Provided text:
· · · ·

I've got depression (on citalopram 40 mg), but also bulimia. Seems like my way to cope with things. I've ramped it up to 3 times a day now. Feel like I want to eat all the time, but guilty if I do. I'm a SAHM, am normal weight (higher side of), do not exercise atm (absolutely no motivation or energy). Feel sad when DS (4) asks "why did you eat all the ice cream last night, mummy?". Why, indeed..

Anyone else out there?

MaggieDoesntGoHereAnymore Wed 07-May-14 22:55:46

I've had bulimia for nearly five years now but am overweight which makes it very hard to be taken seriously sometimes.

I keep telling myself I will stop binging on ridiculous amounts of food and making myself throw up afterwards but that vow doesn't last very long.

Ninkie Wed 07-May-14 23:15:00

Hi Maggie! I've been bulimic for 12 years, on and off. I have been overweight for most of that period, so know how you feel. Only qiote recently lost that last stone, which might have made me worse, as I fear it will come back sad Have been anorexic in the past, as well, so now feel like a failure even at having an ED.

· · · ·

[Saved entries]
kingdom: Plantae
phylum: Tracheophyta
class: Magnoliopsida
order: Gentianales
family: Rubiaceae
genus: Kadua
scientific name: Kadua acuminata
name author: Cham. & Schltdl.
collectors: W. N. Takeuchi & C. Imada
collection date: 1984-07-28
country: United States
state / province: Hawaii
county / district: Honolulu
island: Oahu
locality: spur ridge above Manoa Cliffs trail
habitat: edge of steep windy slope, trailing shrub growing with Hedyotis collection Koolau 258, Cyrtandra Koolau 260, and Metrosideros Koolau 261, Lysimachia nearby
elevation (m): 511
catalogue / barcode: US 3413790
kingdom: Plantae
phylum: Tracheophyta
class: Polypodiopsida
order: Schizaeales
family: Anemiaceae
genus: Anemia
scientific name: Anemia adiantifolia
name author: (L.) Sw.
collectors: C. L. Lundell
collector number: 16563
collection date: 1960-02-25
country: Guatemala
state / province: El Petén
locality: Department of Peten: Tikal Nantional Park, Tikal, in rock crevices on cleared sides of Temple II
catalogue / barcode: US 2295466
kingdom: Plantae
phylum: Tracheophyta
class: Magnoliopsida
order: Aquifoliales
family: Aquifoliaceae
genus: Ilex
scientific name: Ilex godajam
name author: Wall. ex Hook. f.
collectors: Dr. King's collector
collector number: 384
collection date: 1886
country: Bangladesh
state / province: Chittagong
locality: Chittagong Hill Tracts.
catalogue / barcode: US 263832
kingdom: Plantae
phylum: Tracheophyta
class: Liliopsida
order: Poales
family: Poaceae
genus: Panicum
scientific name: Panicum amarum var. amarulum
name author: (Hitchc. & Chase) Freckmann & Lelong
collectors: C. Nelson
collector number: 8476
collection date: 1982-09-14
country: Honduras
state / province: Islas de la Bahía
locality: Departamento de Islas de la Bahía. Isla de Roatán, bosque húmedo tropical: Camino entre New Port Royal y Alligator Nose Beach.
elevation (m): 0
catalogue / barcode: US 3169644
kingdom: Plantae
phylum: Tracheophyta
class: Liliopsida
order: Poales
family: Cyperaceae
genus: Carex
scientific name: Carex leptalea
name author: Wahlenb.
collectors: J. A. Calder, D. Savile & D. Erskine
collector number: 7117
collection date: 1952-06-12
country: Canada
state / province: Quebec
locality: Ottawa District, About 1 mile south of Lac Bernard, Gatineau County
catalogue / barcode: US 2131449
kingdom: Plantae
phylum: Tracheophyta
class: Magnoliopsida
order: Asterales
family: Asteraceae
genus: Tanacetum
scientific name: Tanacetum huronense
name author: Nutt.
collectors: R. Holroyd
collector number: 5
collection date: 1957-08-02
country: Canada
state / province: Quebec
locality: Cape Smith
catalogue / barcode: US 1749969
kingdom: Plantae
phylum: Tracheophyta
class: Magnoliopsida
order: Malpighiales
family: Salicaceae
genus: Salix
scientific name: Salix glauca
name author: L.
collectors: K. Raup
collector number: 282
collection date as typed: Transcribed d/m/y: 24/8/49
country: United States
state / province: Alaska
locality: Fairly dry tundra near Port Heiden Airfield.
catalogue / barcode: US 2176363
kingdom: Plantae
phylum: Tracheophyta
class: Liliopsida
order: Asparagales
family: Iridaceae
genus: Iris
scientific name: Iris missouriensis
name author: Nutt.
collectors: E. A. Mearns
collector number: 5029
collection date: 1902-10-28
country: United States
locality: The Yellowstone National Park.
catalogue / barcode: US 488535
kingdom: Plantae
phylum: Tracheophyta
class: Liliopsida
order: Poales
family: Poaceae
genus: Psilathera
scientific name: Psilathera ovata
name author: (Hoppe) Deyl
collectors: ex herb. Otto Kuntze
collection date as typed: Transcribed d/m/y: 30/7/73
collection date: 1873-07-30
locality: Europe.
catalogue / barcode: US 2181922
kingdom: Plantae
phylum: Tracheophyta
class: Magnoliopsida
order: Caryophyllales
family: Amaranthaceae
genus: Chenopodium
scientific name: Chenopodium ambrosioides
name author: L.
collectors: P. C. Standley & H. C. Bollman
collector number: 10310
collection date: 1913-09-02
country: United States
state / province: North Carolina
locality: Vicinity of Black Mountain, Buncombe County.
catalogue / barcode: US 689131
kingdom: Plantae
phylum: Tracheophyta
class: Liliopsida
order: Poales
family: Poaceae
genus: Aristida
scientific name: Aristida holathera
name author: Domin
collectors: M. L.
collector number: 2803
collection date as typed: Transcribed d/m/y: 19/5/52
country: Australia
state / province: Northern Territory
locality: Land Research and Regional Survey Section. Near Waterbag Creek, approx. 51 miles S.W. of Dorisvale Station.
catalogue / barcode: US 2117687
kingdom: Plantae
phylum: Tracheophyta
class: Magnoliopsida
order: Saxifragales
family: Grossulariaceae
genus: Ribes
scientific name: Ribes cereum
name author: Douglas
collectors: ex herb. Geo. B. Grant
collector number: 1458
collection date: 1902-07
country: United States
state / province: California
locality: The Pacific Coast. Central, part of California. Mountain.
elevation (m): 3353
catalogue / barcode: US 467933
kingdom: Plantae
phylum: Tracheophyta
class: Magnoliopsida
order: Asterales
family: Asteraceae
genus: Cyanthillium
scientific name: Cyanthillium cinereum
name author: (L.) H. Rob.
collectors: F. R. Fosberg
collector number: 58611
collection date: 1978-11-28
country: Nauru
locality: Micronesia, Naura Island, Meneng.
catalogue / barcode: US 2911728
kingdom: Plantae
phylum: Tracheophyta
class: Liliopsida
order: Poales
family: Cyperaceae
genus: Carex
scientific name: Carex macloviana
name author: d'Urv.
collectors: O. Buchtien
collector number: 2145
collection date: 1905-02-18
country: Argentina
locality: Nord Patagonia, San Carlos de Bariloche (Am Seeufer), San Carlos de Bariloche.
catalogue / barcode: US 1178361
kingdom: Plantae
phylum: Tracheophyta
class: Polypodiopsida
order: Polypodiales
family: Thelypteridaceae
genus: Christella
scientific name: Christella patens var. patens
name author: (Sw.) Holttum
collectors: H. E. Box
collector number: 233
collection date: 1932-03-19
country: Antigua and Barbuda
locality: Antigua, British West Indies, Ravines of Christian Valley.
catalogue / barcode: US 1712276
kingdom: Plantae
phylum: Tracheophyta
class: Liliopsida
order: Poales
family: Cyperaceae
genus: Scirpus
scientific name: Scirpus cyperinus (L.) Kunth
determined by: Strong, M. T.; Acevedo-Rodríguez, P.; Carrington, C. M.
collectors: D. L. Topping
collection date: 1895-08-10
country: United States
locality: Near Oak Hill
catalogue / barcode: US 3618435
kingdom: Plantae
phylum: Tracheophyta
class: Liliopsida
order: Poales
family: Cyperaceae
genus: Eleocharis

· · · ·

Exercise 1:
Return the part of the forum thread about bulimia starting with "MaggieDoesntGoHereAnymore Wed 07-May-14" and going on through "having an ED.".
Exercise 2:
Supply the next part of the forum thread about bulimia, beginning right after its last sentence.
The records have nothing to do with this work.

Answer box 1:
MaggieDoesntGoHereAnymore Wed 07-May-14 22:55:46

I've had bulimia for nearly five years now but am overweight which makes it very hard to be taken seriously sometimes.

I keep telling myself I will stop binging on ridiculous amounts of food and making myself throw up afterwards but that vow doesn't last very long.

Ninkie Wed 07-May-14 23:15:00

Hi Maggie! I've been bulimic for 12 years, on and off. I have been overweight for most of that period, so know how you feel. Only qiote recently lost that last stone, which might have made me worse, as I fear it will come back sad Have been anorexic in the past, as well, so now feel like a failure even at having an ED.

Answer box 2:
We are kind of short on money atm, so feel even worse about scoffing stuff. Even though I don't buy triggering foods, I have now found that I can binge on most normal thing like toast, plain yog, or even fruit. Sometimes resort to making huge batches of pancakes for a cheap binge blush

Elsieparoubek Thu 08-May-14 00:09:08

Could I maybe join? I'm not a 'proper' bulimic as not binging or purging at the moment (I'm pregnant) but think about it quite a lot and am struggling with not giving into cravings.

I haven't been fully bulimic since a teen but its never fully gone away either - I will stop for several years at a time but it always comes back in times of severe stress.

I hate the fact I seem to need it so much.

Ninkie Thu 08-May-14 00:39:35

Hi Elsie! I understand what you're talking about. Have had months of not bongin/purging, but then it starts again. I think it's so hard to break the habit once you have "learned" that you can fulfill a void with food, but then remove the guilt by purging.

Only b/p a couple of times during my pregnancy. It was a glorious time of freedom, as I had a "licence" to eat. But also gained 3stone, as the result..

Ninkie Thu 08-May-14 00:41:34

Bonging? Bingeing, that should be..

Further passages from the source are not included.